“No,” she says in a plea. “He was my father, and I have as much right to ride as any of his brothers do.” I shouldn’t be surprised that Elle, who’s been riding since she was seventeen, would demand to ride alongside her father’s brothers. She may be somewhat estranged from the club and her father, but there’s no doubting that she loved him as fiercely as I hope Cheyenne feels for me.
Jim closes the distance between them and wraps her into a tight hug. We’ve never allowed someone from outside of the club—family or not—to ride alongside us at a time of tribute to one of our brothers, but I can’t see anybody saying shit about it.
“I’m glad you came, Little Bird,” he says, using the tribal name she was gifted at birth. Chief couldn’t have known that the child he declared Little Bird would turn into something of an Amazonian-type woman who knows four ways to kill a man without the use of weapons. When they pull away, Jim holds her at arm’s length and looks her over.
“This club has never allowed a non-member to ride with us to bury a brother,” Jim says, telling everybody what we already know. Having known the man for the last twenty years, I know where he’s going with this—he’s giving Elle her wish. He just has to make sure everybody knows that he knows this move goes against tradition. “But there’s a first for everything.”
She doesn’t smile, nor does she say a word. Her face hardens, and she nods her head. It’s a long moment before she pulls away and crosses the room to where her stepmother and younger half-brother and sister, Stephen and Izzy, sit. Izzy jumps up and wraps her small body around Elle’s immediately. Stephen is slower to follow. After the kids have had their moment with her, Barbara uneasily reaches out and gives her step-daughter a hug. It’s an awkward moment between the two, but at least they’re both trying to mend fences.
My brothers move to congregate around Jim as he starts giving orders. I pat Cheyenne’s back, and she lets go, and then I join my club. Jim scratches at his chin and looks at Ryan and says, “You know the order best. Put Elle in the back with the prospect. Don’t care which side.”

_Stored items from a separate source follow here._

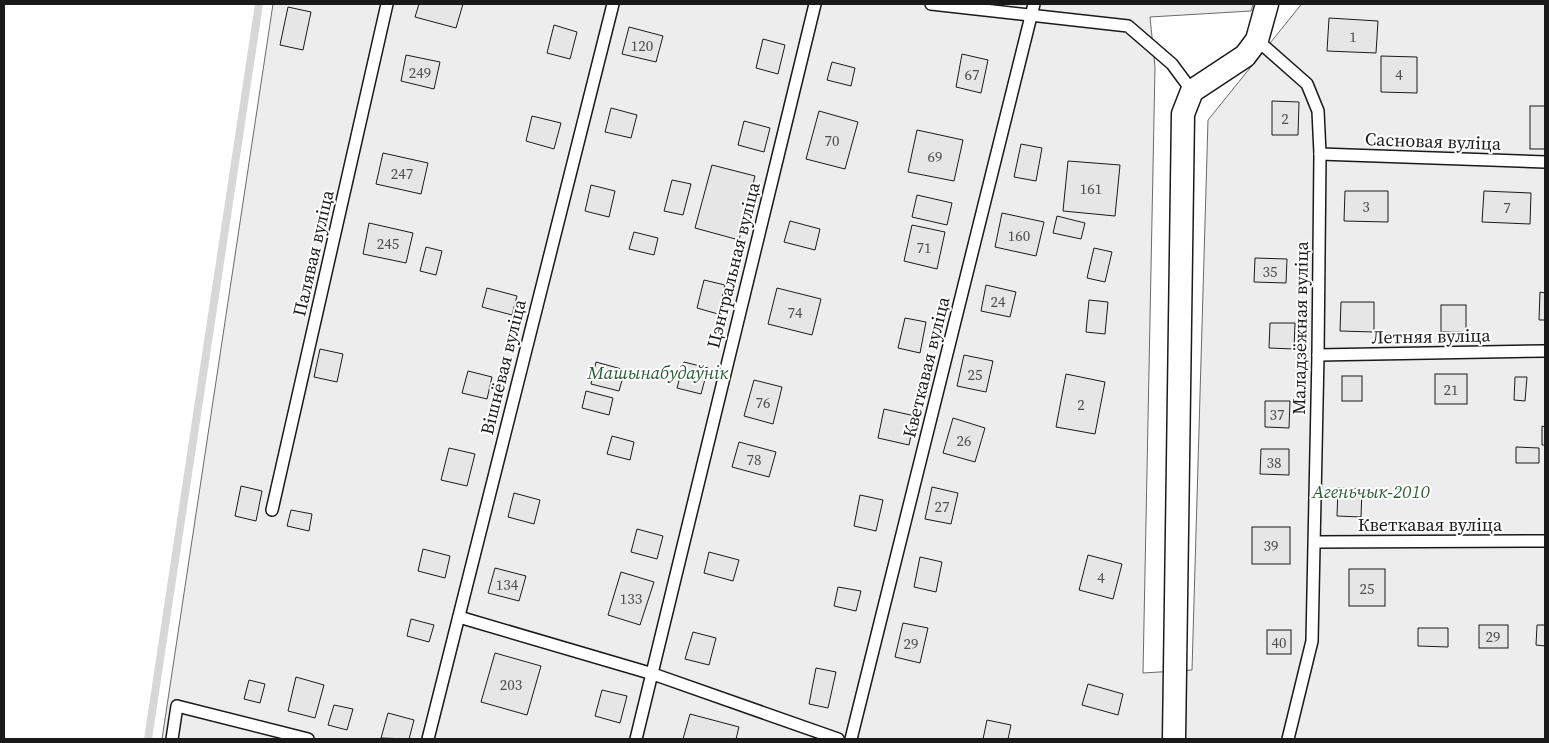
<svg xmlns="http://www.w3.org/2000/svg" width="1549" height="743" font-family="'Source Serif 4',serif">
<rect width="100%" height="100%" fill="#fff"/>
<polygon fill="#ededed" stroke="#6a6a6a" points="273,4 1253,4 1251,11 1150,17 1155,67 1143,673 1192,670 1208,120 1300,6 1301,4 1545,4 1545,739 162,739"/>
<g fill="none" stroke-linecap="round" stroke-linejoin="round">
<polyline stroke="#d7d7d7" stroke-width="8" points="148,739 259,4"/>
</g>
<g fill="#e6e6e6" stroke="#1a1a1a">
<polygon points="419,4 463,4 456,28 415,17"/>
<polygon points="288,7 311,12 303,50 280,45"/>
<polygon points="1329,18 1378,21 1376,53 1327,51"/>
<polygon points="554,25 577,32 570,59 547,53"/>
<polygon points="629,27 663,36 656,62 622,54"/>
<polygon points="763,39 785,45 778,74 756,68"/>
<polygon points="962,54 988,60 981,93 956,87"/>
<polygon points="406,55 440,62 434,89 401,81"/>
<polygon points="1381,56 1417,57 1417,93 1381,92"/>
<polygon points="832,62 855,68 851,86 827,80"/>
<polygon points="1272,101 1299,102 1298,135 1272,135"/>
<rect x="1530" y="106" width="15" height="43"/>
<polygon points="611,108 637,115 631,138 605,132"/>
<polygon points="819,111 858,122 845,169 806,159"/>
<polygon points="532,116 561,123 554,149 526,141"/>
<polygon points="744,121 770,128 764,152 738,145"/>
<polygon points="917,130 963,140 954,181 908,172"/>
<polygon points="1021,144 1042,148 1036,181 1014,177"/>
<polygon points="383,153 428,163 421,194 376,184"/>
<polygon points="1068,161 1120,165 1115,216 1063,211"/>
<polygon points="712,165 755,176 739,240 695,228"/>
<polygon points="672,180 691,184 683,215 664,211"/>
<polygon points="591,185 615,191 609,217 585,211"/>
<polygon points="1345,191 1388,191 1388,222 1344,221"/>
<polygon points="1484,191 1531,193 1530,224 1482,222"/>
<polygon points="917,195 952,203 947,225 912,217"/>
<polygon points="1002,213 1044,222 1036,256 995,247"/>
<polygon points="1057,216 1085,223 1081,239 1053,233"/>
<polygon points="790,221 820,229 815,250 784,242"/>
<polygon points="369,223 413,233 406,263 363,254"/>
<polygon points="912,225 945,232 937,269 904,261"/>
<polygon points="634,232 658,238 654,255 629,249"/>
<polygon points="426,247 442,251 436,275 420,271"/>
<polygon points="1094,248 1112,252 1105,282 1087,278"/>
<polygon points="1255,258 1287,259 1286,283 1254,282"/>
<polygon points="704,280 725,285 718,314 697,308"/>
<polygon points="986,285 1016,292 1010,317 981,311"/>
<polygon points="487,288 517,296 512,315 482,307"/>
<polygon points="777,288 821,299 812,335 768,324"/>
<polygon points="1540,292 1545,293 1545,320 1539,320"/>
<polygon points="1089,300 1108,302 1105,334 1086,332"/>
<polygon points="1341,302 1374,302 1374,332 1340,331"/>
<rect x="1441" y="305" width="25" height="27"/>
<polygon points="905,318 926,322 920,353 898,348"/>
<polygon points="1270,323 1295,323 1294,349 1269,348"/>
<polygon points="320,349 343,354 337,382 314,377"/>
<polygon points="964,355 993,361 986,392 957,386"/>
<polygon points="596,362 625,370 619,391 591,384"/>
<polygon points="684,362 708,368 701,394 677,388"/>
<polygon points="468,371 492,377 487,399 462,393"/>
<polygon points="1066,374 1105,382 1095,434 1056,427"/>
<rect x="1435" y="374" width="32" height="30"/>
<rect x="1342" y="376" width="20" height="25"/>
<polygon points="1515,377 1527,377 1525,401 1514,400"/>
<polygon points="754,380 782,387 773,424 744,416"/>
<polygon points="586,391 613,398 609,415 582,408"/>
<polygon points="1265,401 1290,401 1289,428 1265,427"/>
<polygon points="884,409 915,416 909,445 878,438"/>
<polygon points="953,418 985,428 975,462 943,453"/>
<polygon points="1542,426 1545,427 1545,445 1542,445"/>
<polygon points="612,436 634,442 630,460 607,454"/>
<polygon points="739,442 776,452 769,477 732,467"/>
<polygon points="1516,447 1539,448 1539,463 1516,463"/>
<polygon points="449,448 475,454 467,486 441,480"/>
<polygon points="1261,449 1289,449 1289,475 1260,474"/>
<polygon points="241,486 262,491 256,521 235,516"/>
<polygon points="932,487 958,493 951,524 925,519"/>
<polygon points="1338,488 1362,489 1361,517 1337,516"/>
<polygon points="514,493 540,500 534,524 508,517"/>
<polygon points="860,495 883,500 876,531 854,526"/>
<polygon points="291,510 312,514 309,531 287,526"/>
<rect x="1252" y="527" width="38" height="37"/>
<polygon points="637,529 663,536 657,559 631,552"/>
<polygon points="423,549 450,556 445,578 418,571"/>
<polygon points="709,552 739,560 733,581 704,573"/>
<polygon points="1088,555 1122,564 1113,599 1079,590"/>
<polygon points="920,557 942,562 936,592 914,587"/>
<polygon points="495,568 526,576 519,601 488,593"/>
<rect x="1349" y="569" width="36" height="37"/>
<polygon points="621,572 654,582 640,625 608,615"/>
<polygon points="838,587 861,591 856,611 834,606"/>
<polygon points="411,619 434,625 429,642 407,636"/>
<polygon points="903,623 928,628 920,663 895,657"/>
<rect x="1479" y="625" width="29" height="23"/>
<polygon points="1537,625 1545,625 1545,646 1536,645"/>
<polygon points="1418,628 1448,628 1448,647 1418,646"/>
<rect x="1267" y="630" width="24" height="24"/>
<polygon points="693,632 716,638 709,665 685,659"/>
<polygon points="495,653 541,666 527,715 481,702"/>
<polygon points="816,668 836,672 828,708 809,704"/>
<polygon points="296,677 324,685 315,718 288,711"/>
<polygon points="249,680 265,684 260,703 244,699"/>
<polygon points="1088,684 1123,694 1118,715 1082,705"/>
<polygon points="602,690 627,696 620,723 595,716"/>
<polygon points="334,705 353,709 347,730 328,725"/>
<polygon points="388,713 414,720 409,739 381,738"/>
<polygon points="690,714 739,727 736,739 683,739"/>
<polygon points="987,720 1011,725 1008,739 983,739"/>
</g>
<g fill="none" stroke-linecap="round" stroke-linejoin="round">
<g stroke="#1a1a1a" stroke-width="14">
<g id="lane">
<polyline points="931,4 1128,26 1172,64 1192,91"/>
<polyline points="1257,40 1307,84 1318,111 1320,154 1318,355 1312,641 1288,739"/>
<polyline points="1320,154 1545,162"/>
<polyline points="1318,355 1545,351"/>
<polyline points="272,510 387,4"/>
<polyline points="1315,542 1545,541"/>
<polyline points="459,617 653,674 838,739"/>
<polyline points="172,739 177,706 308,739"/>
<polyline points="428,739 613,4"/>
<polyline points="636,739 815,4"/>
<polyline points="851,739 1034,4"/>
</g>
</g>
<g stroke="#1a1a1a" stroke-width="25">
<polyline id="street" points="1174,739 1183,114 1192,91 1245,56 1257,40 1267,4"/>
</g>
<use href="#lane" stroke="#fff" stroke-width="11"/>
<use href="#street" stroke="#fff" stroke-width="22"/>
</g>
<g text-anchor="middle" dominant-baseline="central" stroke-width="4" stroke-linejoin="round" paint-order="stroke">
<g font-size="15" fill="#4d4d4d">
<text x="1353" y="36">1</text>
<text x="642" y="45">120</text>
<text x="420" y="72">249</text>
<text x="972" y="74">67</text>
<text x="1399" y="74">4</text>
<text x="1285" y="118">2</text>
<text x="832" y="140">70</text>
<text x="935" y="156">69</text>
<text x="402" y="173">247</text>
<text x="1091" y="188">161</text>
<text x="1366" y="206">3</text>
<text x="1507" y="207">7</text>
<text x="1019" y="235">160</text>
<text x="388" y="243">245</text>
<text x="924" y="247">71</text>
<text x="1270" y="271">35</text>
<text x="998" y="301">24</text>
<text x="795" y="312">74</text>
<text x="975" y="374">25</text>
<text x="1451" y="389">21</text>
<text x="763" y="402">76</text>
<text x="1081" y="404">2</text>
<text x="1277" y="414">37</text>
<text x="964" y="440">26</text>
<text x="754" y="459">78</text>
<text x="1274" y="462">38</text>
<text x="942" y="506">27</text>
<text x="1271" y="545">39</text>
<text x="1101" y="577">4</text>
<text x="507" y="584">134</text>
<text x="1367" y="588">25</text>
<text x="631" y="598">133</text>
<text x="1493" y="636">29</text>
<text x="1279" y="642">40</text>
<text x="911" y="643">29</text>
<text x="511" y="684">203</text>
</g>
<g font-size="18" fill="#1a1a1a" stroke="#fff">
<text transform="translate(1433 141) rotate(2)">Сасновая вуліца</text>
<text transform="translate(313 253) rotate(-77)">Палявая вуліца</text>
<text transform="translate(733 265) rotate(-76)">Цэнтральная вуліца</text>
<text transform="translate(1300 328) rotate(-89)">Маладзёжная вуліца</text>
<text transform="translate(1431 336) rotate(-1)">Летняя вуліца</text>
<text transform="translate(503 367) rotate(-76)">Вішнёвая вуліца</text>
<text transform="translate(926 367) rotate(-76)">Кветкавая вуліца</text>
<text x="1430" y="524">Кветкавая вуліца</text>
</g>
<g font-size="18" font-style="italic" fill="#2b5a34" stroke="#fff">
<text x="658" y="372">Машынабудаўнік</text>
<text x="1371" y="491">Агеньчык-2010</text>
</g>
</g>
<rect width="1549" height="743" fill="none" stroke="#1a1a1a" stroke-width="10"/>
</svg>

“Prospect hasn’t even been riding a month now,” Ryan says with obvious annoyance in his voice. “I don’t think he should ride.” The kid’s dad is an incarcerated brother, so he was fast-tracked into prospecting—we gave him a cut and told him he was going to have to earn his top rocker. The kid had no fucking clue how to ride when we did it, but he’s family and apparently we’re all about making exceptions for family these days. Jim gives Ryan the order again, and, like the idiot he is, he’s about to argue when Wyatt closes in on him and he backs down. He’s not a total moron after all.
We break, and the room empties as we all head outside. Between the line of bikes and the line of SUVs is a glass hearse with a Harley trike attached to the front of it. It’s a bit extravagant for our usual tastes, but we let Ruby do some of the planning, and this is what we ended up renting. No fucking clue where she got a hearse attached to a Harley, but fuck if it doesn’t make a statement.
Fish, Bear, and the prospect help get the women and kids into the SUVs. Jeremy tries to put his sister, Nic, into an SUV, but she refuses. Nic’s as much Duke’s Old Lady as Ruby is Jim’s. She’s just not voted in yet—that’s going to take a while. But I suspect Jeremy’s insistence on sticking her in the SUV comes from the fact that she’s carrying his nephew. I watch as Duke catches sight of the disagreement and lumbers over. We ride with our women on the back of our bikes—pregnant or not—all the time, but Duke’s been a special kind of protective over Nic since the moment she let him in. It surprises me when he pulls her into his side and tells Jeremy that it’s cool.
“They’re cute together,” a soft voice says from beside me. The words are filled with love and happiness. If it were anybody else who sounded so happy right now, I’d have their face in the pavement beneath my feet. But as I look over at Ruby, knowing all the hardships she’s endured in her life, I can’t help but let her have this. “You used to look at Layla like that,” she says.
“Yeah.”
“How she doing?” she asks. I quickly glance around and breathe a sigh of relief when I catch Cheyenne standing by an SUV with Barbara, the kids, and my mother at the other end of the parking lot. “Relax, you know I wouldn’t ask if she could hear me,” Ruby says, always so in-tune with everybody’s feelings.
“Fuckin’ jacked. Got an Old Man up in Redding who’s got her sucking dick for crank.” Lying to Ruby and telling her I don’t keep tabs on Layla is useless. She knows me too well.
“Stupid bitch,” she says and places a hand on my upper arm. “Gave up a lot for a couple of rocks and a high, didn’t she?”